The trick to exploiting the ultra lowpower characteristics of microcontrollers with 100 nA sleep mode power consumption is to keep them in sleep mode as much as possible. The problem is that the growing number of on-chip peripherals and the increasingly dataand interrupt-intensive nature of modern applications make this a very difficult objective to achieve.

As embedded applications become more responsive to their environments, the number of peripherals that capture and process environmental data is increasing rapidly. It is commonplace for microcontrollers to have ADCs, DACs, PWMs, multiple timer/counters and numerous I2C, SPI, CAN, USB and USART interfaces for communications. In addition, the number of interrupts and amount of data that must be moved between the memories and the peripherals has grown exponentially, increasing the CPU load and consuming more power.
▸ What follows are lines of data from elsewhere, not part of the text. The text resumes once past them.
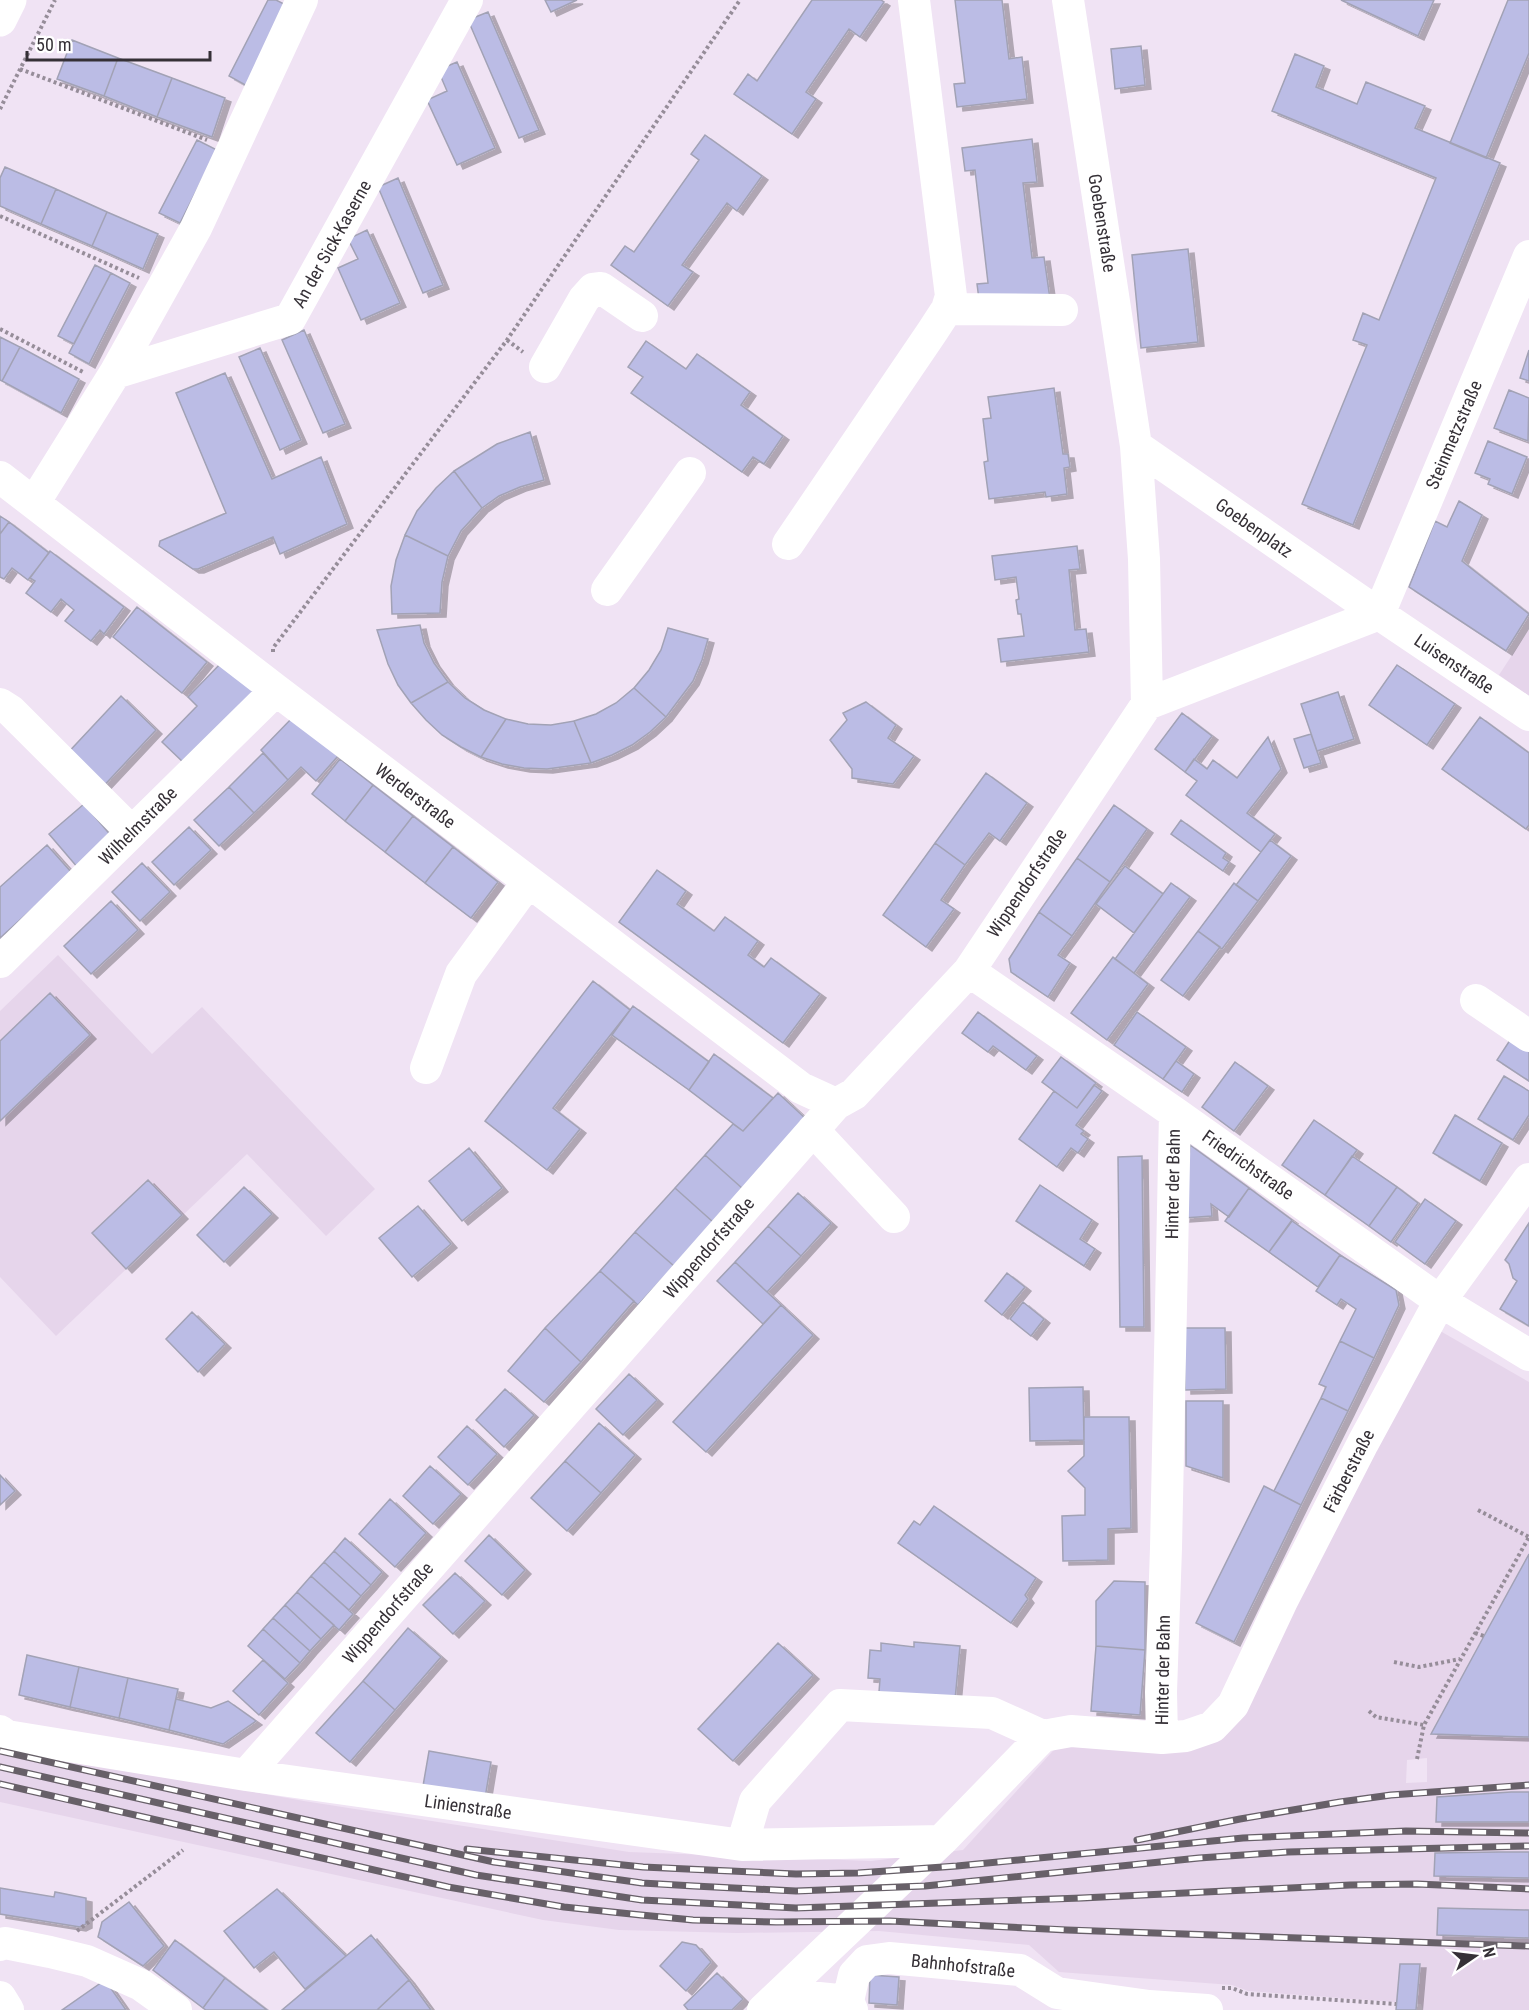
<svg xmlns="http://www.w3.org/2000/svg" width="1529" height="2010" font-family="'Roboto Condensed',sans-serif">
<defs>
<filter id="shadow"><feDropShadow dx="6" dy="4" stdDeviation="0" flood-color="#0004"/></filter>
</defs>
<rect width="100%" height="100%" fill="#f0e3f4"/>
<path fill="#e6d5eb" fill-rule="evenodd" d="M1529,629V696L1499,675Z
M58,955L152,1054L202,1007L375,1189L326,1236L247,1154L56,1336L0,1277V1011Z
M1428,1324L1529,1382V2010H1423L1421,2004L1248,1991L1232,1985L1059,1972L1029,1945L879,1931L737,1933L619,1930L543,1920L0,1802V1738L205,1783L304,1801L629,1852L871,1861L963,1850L1071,1731L1212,1727ZM1427,1758V1782L1406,1783L1407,1760Z"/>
<path fill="#bbbce5" stroke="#a2a2b5" stroke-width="1.5" filter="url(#shadow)" d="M268,0H276L290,7L249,87L229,76Z
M545,0H577L551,12Z
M812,0H881L884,2L860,37L849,29L806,92L816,99L792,134L734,94L748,74L757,81Z
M955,0H1002L1009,59L1022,57L1027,99L957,107L954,84L965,83Z
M1341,0H1434L1418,36Z
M1508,0H1529V53L1486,158L1450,143Z
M488,12L539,130L519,138L468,20Z
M72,40L118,58L104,96L57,79Z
M1141,46L1145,85L1115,89L1111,49Z
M1295,54L1324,66L1316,87L1357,104L1366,82L1425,106L1415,128L1500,163L1353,525L1302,504L1367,345L1353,340L1363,313L1379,320L1436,178L1272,111Z
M118,58L172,78L157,117L104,96Z
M457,62L495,148L457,165L427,100L447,91L438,70Z
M172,78L225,98L212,137L157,117Z
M705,135L762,176L737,211L727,203L682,265L693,272L668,306L611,265L625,246L634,252L699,160L691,154Z
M1032,139L1037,182L1023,183L1032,258L1044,257L1050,299L980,307L977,284L988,283L975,170L965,171L962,148Z
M197,140L217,150L180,223L159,213Z
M5,167L56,189L41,224L0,206V178Z
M398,178L443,285L423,293L378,187Z
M56,189L107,212L92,246L41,224Z
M107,212L158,234L143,269L92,246Z
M367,230L400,303L361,320L338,268L358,259L348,239Z
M1188,249L1198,342L1141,348L1132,255Z
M95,265L111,273L74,344L58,336Z
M111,273L130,283L89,364L69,353Z
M304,330L345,424L323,433L282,340Z
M0,337L20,347L2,381L0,380Z
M646,341L686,369L697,354L750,392L741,405L783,436L764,464L753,457L742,472L631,393L643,377L628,367Z
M20,347L79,379L61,413L2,381Z
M260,348L301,440L280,450L239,357Z
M1529,350V381L1520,378Z
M225,373L272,479L321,457L347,524L280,554L273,537L198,569H193L159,546L160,541L226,513L176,393Z
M1054,388L1063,454H1068L1070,467L1064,468L1067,494L1046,497L1045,492L989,499L984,462L988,461L983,419L991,418L988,397Z
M1509,390L1529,398L1528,441L1494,428Z
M530,432L544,480L520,487L499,496L482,508L454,471L497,444Z
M1488,441L1527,457L1512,494L1488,484L1490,479L1475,473Z
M454,471L482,508L461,531L448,556L405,535L417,511L436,488Z
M1459,501L1482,515L1462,561L1529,614L1506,651L1409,587L1435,521L1447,527Z
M0,516L9,522L0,534Z
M9,522L49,553L28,580L12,568L4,579L0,577V534Z
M405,535L448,556L442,582L440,613L392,614L391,586L396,560Z
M1077,546L1080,569L1069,570L1075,630L1086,629L1089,652L1001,662L998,639L1024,636L1021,614H1018L1016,600L1019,599L1016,577L995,580L992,556Z
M50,551L124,607L104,634L100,630L91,641L65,621L74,610L61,599L51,612L26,593L35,581L30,578Z
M137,607L207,662L182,693L113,637Z
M420,625L424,643L434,663L448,682L411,703L398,685L388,664L377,630Z
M668,628L708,639L702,660L693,681L666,717L634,688L649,670L661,650Z
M222,662L254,692L185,764L162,742L197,706L188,697Z
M1397,665L1455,704L1427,745L1369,705Z
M448,682L465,698L484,710L506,719L481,757L461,747L442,735L426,720L411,703Z
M634,688L666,717L650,732L632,745L612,755L591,763L574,721L596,714L616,703Z
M1338,692L1354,739L1317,751L1301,704Z
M121,696L156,730L98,792L63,758Z
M866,702L896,725L888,738L914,756L893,784L852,778V769L830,740L847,720L843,713Z
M1182,713L1212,736L1185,772L1155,749Z
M294,716L338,756L316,781L301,767L288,780L261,750Z
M1480,717L1529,753V825L1526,829L1442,769Z
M506,719L528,724L551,725L574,721L591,763L547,769L524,768L502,764L481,757Z
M1311,734L1321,763L1304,768L1294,739Z
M1268,737L1281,769L1247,813L1275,834L1261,852L1186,795L1197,781L1185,772L1194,759L1207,769L1213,760L1237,778Z
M263,753L288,780L254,813L229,787Z
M340,759L373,785L345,821L312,794Z
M986,773L1027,803L1000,841L989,833L965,865L935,843Z
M373,785L413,816L385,852L345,821Z
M229,787L254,813L219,846L194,820Z
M84,804L113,838L78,868L49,834Z
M1114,805L1147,829L1110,882L1077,858Z
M413,816L453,847L425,883L385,852Z
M1181,820L1226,853L1223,858L1229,862L1223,871L1171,834Z
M189,827L211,850L174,885L152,862Z
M1270,840L1291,856L1258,901L1236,885Z
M935,843L965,865L941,900L954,909L926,947L883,915Z
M47,845L72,873L0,938V887Z
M453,847L498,882L471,918L425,883Z
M1077,858L1110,882L1072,936L1039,912Z
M142,863L170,892L140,921L112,892Z
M1125,866L1163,894L1134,933L1096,904Z
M657,870L686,891L677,904L714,931L725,917L758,941L748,955L764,967L771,958L820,994L783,1043L619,922Z
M1171,883L1190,897L1134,973L1115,959Z
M1234,883L1258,901L1222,949L1198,931Z
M111,901L138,930L91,974L64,946Z
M1039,912L1072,936L1058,955L1070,963L1048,997L1011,972L1009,959Z
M1198,931L1220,947L1183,996L1161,980Z
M1113,957L1148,984L1107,1040L1071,1013Z
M593,981L630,1010L553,1108L580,1129L547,1170L485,1121Z
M50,993L90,1035L0,1121V1041Z
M633,1006L709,1062L689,1090L612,1035Z
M978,1012L1037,1056L1026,1070L993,1046L988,1052L962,1033Z
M1137,1012L1186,1047L1163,1079L1114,1045Z
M1514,1034L1529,1044V1081L1497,1060Z
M714,1054L773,1098L743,1131L689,1090Z
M1061,1057L1096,1083L1077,1108L1042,1082Z
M1176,1061L1194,1074L1182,1092L1163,1079Z
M1235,1062L1268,1086L1234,1131L1202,1107Z
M1504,1076L1529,1091V1115L1513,1140L1478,1119Z
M1094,1085L1102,1091L1076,1125L1084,1131L1081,1134L1088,1139L1078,1153L1071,1148L1057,1167L1019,1139L1054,1091L1077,1108Z
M778,1093L806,1119L743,1189L705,1155L733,1124L743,1131Z
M1455,1115L1502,1143L1480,1181L1433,1153Z
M1314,1120L1357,1150L1325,1195L1282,1165Z
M1190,1145L1249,1188L1229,1217L1211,1204L1212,1216L1184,1218Z
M469,1148L502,1188L462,1221L429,1181Z
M705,1155L743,1189L713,1222L675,1188Z
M1142,1156L1144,1327H1120L1118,1157Z
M1352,1156L1397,1187L1369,1226L1325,1195Z
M148,1180L182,1215L126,1269L92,1233Z
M1040,1185L1092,1220L1080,1239L1095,1249L1084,1266L1016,1221Z
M244,1187L272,1214L224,1262L197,1235Z
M1397,1187L1418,1203L1391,1242L1369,1226Z
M675,1188L713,1222L674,1266L635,1232Z
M1249,1188L1292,1220L1269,1252L1225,1221Z
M798,1193L831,1223L801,1256L768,1226Z
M1425,1199L1456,1221L1425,1264L1395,1242Z
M418,1206L451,1244L412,1277L379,1238Z
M1292,1221L1340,1255L1318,1287L1269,1252Z
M1529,1223V1326L1500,1309L1517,1281L1513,1278L1509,1264L1505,1260Z
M768,1226L801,1256L767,1292L735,1262Z
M635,1232L674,1266L638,1305L600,1271Z
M1340,1255L1396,1290L1399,1305L1374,1358L1340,1341L1356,1309L1341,1299L1337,1305L1316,1291Z
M735,1262L781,1305L763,1324L717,1281Z
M600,1271L634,1301L581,1362L545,1328Z
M1007,1273L1025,1287L1002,1315L985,1301Z
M1023,1302L1044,1319L1031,1336L1010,1319Z
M781,1305L813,1335L706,1452L673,1422Z
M192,1312L225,1344L198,1372L166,1339Z
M545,1328L581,1362L544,1402L508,1371Z
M1184,1328H1225L1226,1389L1185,1390Z
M1340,1341L1374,1358L1348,1411L1321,1398L1326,1387L1319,1384Z
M629,1374L657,1400L623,1435L596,1409Z
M1083,1387L1084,1440L1030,1441L1029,1388Z
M505,1389L534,1415L504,1447L476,1420Z
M1321,1398L1348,1411L1301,1505L1274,1491Z
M1186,1401H1223V1478L1186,1466Z
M1084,1417H1129L1131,1528L1108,1529V1560L1063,1561L1062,1516L1085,1515V1488L1068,1471L1084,1456Z
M599,1423L635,1455L601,1493L565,1461Z
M467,1426L497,1454L468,1485L438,1457Z
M565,1461L601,1493L567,1531L531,1498Z
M430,1466L461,1494L433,1524L403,1496Z
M0,1475L15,1491L0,1505Z
M1264,1486L1301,1505L1234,1642L1196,1623Z
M390,1499L426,1533L395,1567L359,1534Z
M934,1506L1036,1578L1025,1595L1028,1599L1011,1623L898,1543L914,1521L920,1525Z
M489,1535L525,1570L502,1595L465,1561Z
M345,1538L382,1572L371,1585L334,1551Z
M334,1551L371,1585L361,1596L324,1562Z
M1529,1554V1737L1431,1734L1484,1636Z
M324,1562L361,1596L349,1610L311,1576Z
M455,1573L485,1601L453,1634L423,1605Z
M311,1576L353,1614L339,1630L297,1592Z
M1114,1581L1145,1582V1650L1096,1646V1601Z
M297,1592L334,1625L321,1639L285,1605Z
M285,1605L321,1639L310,1651L273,1618Z
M273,1618L310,1651L300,1663L263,1629Z
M408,1628L441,1657L395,1710L363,1681Z
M263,1629L300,1663L285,1679L248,1646Z
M914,1642L960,1646L955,1700L879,1692L880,1679L868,1678L870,1650L881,1651V1643L914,1647Z
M778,1643L813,1675L733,1761L698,1729Z
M1096,1646L1145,1650L1140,1715L1091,1711Z
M27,1655L79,1667L70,1707L19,1695Z
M263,1660L288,1683L259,1715L233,1691Z
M79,1667L128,1678L119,1718L70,1707Z
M128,1678L178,1689L169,1730L119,1718Z
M363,1681L395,1710L350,1762L316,1733Z
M176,1699L211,1708L228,1701L256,1721L223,1744L169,1730Z
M429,1751L491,1762L485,1798L423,1786Z
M1511,1792H1529V1822H1436L1437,1797Z
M1498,1852H1529V1878L1434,1876L1435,1853Z
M0,1888L54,1897L55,1892L86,1898V1924L80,1927L0,1914Z
M277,1889L346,1956L305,1989L274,1952L254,1968L224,1931Z
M129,1902L164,1946L143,1966L98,1937L102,1922Z
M1438,1908L1529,1910V1938L1437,1935Z
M371,1935L409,1980L377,2010H282Z
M175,1940L225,1978L203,2008L153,1970Z
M682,1942L696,1945L711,1962L686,1991L660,1966Z
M1400,1964H1420L1416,2010H1396Z
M717,1973L743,1999L732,2010H688L684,2005Z
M870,1975L899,1977L897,2005L869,2003Z
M225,1978L267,2010H206L203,2008Z
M105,1980L126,2010H62Z
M409,1980L431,2010H377Z"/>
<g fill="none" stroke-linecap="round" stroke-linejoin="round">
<path stroke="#968d99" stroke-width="4" stroke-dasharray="3 3" stroke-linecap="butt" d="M20,69L207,140
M0,109L55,0
M0,216L139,278
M0,329L85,373
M507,340L523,352
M273,652V648L507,340L740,0
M1478,1510L1529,1537
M1475,1633L1484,1636
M1394,1662L1419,1667L1460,1659
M1369,1711L1376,1717L1424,1725
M1417,1759L1424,1725L1529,1537
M77,1931L183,1850
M1222,1988H1232L1247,1994L1396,2004"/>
<path stroke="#fff" stroke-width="32" d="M1068,0L1136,446
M1529,256L1379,614L1529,715
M947,309L1062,310
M545,367L584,299L593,289L601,288L642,316
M115,373L196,228L302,0
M1136,446L1379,614L1147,704L1144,559Z
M0,477L276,690L801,1088L836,1104
M34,503L115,373L290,319L467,0
M788,544L932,332L947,309L951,296L914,0
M607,590L690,473
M0,704L11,711L132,832
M0,962L276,690
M969,971L1175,1113L1440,1301L1529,1355
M1476,1000L1529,1036
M426,1068L461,974L528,882
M813,1130L894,1217
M0,1731L7,1736L246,1775L742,1845L941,1841
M1162,1738L1161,1692L1166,1548L1175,1113
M246,1775L836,1104L854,1094L969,971L1147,704
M742,1845L755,1801L840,1705L992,1713L1043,1736
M0,1945L5,1943L50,1952L87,1961L141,1985L176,2010
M780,1994L848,2001
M0,1997L8,2010
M763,2010L941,1841L1043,1736L1071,1731L1162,1738L1186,1736L1212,1727L1233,1705L1282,1601L1363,1443L1440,1301L1529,1179
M852,2010L848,2001L854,1975L867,1961L889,1958L1020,1970L1057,1993L1149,2006L1207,2010"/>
<path stroke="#fff" stroke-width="33" d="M0,20L10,0"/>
<g stroke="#676068" stroke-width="7">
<path id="rail" d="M0,1751L494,1862L642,1883L694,1886L796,1891L925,1886L1199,1858L1288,1852L1529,1846
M0,1767L476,1875L642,1900L796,1908L1082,1898L1350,1885L1417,1884L1529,1889
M0,1784L448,1887L564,1907L641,1915L693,1920L776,1922L890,1921L1067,1930L1529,1946
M1137,1840L1240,1819L1340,1802L1391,1795L1529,1785
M467,1849L643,1867L796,1874L858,1873L957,1866L1243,1838L1406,1831L1529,1833"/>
</g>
<use href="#rail" stroke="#fff" stroke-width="4.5" stroke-dasharray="14" stroke-linecap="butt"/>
</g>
<g text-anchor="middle" stroke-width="6" stroke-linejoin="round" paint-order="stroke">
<g font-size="18" fill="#353036" stroke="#fff">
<text transform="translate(1102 223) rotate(81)" y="6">Goebenstraße</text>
<text transform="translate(332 244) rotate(-61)" y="6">An der Sick-Kaserne</text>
<text transform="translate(1454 435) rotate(-67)" y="6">Steinmetzstraße</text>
<text transform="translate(1254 528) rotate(35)" y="6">Goebenplatz</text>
<text transform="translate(1454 664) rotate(34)" y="6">Luisenstraße</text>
<text transform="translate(415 796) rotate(37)" y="6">Werderstraße</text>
<text transform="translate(138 826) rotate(-45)" y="6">Wilhelmstraße</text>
<text transform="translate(1027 883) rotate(-56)" y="6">Wippendorfstraße</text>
<text transform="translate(1248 1165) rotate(35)" y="6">Friedrichstraße</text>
<text transform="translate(1173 1184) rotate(-89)" y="6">Hinter der Bahn</text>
<text transform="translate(709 1248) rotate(-49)" y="6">Wippendorfstraße</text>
<text transform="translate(1349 1471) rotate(-63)" y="6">Färberstraße</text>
<text transform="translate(388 1613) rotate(-49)" y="6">Wippendorfstraße</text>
<text transform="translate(1163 1670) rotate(-89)" y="6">Hinter der Bahn</text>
<text transform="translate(468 1807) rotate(8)" y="6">Linienstraße</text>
<text transform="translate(963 1966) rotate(6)" y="6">Bahnhofstraße</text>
</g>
</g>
<g transform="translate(1475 1956) rotate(76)" stroke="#ffffff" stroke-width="4.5" paint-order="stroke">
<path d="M0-4.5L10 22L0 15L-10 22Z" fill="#353036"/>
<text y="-9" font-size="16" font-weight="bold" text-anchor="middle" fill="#353036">N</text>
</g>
<path d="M27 51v9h183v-9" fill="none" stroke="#353036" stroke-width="3"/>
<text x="36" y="51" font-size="18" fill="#353036" stroke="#ffffff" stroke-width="4.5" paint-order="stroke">50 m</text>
</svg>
The context switching and interrupt usage for two simultaneous interperipheral communications and a single 64 Mbps data transfer requires 200 CPU MIPS and consumes 100 mA.

Peripheral signals often do not require the CPU to do anything except let another peripheral know it needs to do something. Unfortunately, liaising between two peripherals requires cycle intensive interrupt processing. For example, in a motor control application, overheating is prevented by constantly measuring the current on the motor and toggling an analog comparator when an overcurrent situation signals that the motor has stalled. The CPU is interrupted and shuts down the pulse width modulator (PWM) output for the motor driver. This process can require tens of cycles, and another 20-100 cycles to restore the context. The microcontroller is not really doing anything that requires its processing capabilities; it is basically just passing a message from an analog comparator to a PWM output. The cycles are basically wasted.

Other cycle wasters include the use of timer/counters to time other peripherals such as ADCs and DACs. In these situations, an interrupt is generated to start every conversion. At a sample rate of just a few kHz, these timer/counter interrupts consume over 1 MIPS — about 8% of a 12 MIPS MCU’s capacity.

One solution to this problem is to use a microcontroller with an event system and DMA that off-load these functions from the CPU. Ultra-low-power, single-cycle RISC 8/16-bit MCUs are available with multi-channel event systems and DMA controllers that allow the simultaneous execution of up to 8 inter-peripheral events, plus up to four 64 Mbps data transfers, while consuming less than 10 mA. Since the event system and DMA allow the peripherals to communicate with each other autonomously, no CPU clock cycles or interrupts are required. The CPU can be put into idle sleep mode.